Replacing Social Security With Carbon Taxes

March 16, 2009

Hendrik Hertzberg gets stuck in to the fiscal-policy debate this week, with a proposal to essentially abolish payroll taxes and replace them with various sorts of carbon and consumption taxes. It’s not a bad idea: payroll taxes are horribly regressive, and, as Hertzberg notes, they actually exceed income taxes for three quarters of the US population.

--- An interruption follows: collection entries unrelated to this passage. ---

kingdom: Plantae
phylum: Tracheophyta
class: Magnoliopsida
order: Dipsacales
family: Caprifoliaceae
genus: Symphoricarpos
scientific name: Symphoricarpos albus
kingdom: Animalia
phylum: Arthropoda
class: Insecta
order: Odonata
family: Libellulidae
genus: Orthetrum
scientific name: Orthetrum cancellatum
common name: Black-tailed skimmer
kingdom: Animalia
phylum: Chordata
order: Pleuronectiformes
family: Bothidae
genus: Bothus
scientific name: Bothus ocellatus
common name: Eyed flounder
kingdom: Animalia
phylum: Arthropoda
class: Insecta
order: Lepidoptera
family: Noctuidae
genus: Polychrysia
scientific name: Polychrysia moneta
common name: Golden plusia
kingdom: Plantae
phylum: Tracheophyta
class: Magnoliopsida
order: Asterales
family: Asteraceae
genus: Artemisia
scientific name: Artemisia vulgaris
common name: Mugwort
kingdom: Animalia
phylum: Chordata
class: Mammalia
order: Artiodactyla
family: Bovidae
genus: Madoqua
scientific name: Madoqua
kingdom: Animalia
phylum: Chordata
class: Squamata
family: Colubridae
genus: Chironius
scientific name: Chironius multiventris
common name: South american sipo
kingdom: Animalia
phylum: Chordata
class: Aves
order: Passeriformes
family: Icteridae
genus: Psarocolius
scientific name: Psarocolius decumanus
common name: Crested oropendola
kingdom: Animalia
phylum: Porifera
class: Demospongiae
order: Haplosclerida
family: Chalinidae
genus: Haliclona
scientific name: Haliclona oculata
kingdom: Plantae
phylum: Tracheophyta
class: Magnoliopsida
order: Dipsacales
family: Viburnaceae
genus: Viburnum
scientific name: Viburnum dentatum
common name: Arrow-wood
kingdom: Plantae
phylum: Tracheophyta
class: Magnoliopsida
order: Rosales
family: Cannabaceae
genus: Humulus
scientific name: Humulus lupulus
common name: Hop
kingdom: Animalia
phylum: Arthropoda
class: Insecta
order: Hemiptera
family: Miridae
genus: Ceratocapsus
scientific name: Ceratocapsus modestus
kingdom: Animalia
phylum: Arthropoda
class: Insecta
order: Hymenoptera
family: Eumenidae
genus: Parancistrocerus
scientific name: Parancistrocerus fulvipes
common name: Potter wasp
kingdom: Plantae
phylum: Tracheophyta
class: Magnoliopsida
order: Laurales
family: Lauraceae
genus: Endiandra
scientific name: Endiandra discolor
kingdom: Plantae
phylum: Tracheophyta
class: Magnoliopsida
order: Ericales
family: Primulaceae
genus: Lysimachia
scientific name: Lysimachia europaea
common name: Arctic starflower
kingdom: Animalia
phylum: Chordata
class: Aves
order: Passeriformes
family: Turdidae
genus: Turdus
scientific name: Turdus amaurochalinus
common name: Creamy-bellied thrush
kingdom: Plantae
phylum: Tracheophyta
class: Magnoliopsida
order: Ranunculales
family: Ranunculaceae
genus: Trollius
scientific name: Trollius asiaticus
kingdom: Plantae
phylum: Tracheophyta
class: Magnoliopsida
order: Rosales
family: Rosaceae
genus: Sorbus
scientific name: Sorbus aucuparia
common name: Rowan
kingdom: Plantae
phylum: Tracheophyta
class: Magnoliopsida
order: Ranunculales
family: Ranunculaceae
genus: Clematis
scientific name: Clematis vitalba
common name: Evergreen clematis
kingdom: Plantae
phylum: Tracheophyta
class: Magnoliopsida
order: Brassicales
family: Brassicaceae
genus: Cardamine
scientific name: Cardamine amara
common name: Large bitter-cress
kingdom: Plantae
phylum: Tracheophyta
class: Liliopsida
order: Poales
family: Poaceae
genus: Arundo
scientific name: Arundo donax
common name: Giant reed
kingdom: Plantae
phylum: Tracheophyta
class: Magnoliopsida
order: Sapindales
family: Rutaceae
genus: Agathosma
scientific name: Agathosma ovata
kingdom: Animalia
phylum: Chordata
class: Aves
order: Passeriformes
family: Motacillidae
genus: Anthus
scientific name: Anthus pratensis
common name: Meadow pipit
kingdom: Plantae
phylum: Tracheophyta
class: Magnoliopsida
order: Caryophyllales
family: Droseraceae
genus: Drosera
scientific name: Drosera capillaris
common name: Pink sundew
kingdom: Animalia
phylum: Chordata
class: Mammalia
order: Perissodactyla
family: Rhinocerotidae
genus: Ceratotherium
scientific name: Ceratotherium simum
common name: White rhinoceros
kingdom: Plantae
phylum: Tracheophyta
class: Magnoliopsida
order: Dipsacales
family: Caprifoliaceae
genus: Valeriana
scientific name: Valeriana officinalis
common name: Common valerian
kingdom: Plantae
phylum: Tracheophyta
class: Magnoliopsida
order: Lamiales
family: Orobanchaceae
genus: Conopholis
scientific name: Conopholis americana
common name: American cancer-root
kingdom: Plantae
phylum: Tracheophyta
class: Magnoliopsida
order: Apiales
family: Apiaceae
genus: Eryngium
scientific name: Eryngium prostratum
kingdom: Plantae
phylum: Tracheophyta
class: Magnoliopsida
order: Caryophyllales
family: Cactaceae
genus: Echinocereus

Hertzberg does his best to paint this proposal as having bipartisan support, but political realities in Washington mean that Congressional Republicans would never actually vote for it. It’s certainly ambitious: it would not only introduce a large-scale carbon tax but would also essentially abolish the idea of individual Social Security accounts. Given that radical Social Security reform and carbon taxes both lie on the outer edge of the politically feasible, doing both at once seems needlessly ambitious.

But as Rahm Emanuel has famously said, a crisis is a terrible thing to waste, and if this kind of major fiscal-policy reform can ever be implemented, now is surely the time. The trick, I think, would be to connect it more directly to the crisis we’re now facing: Hertzberg’s arguments could have been made — and, indeed, have been made — at any point over the past 20 years. If the Obama administration can compelling present this kind of fiscal reform as a smart response to this particular crisis, then maybe it has a glimmer of hope.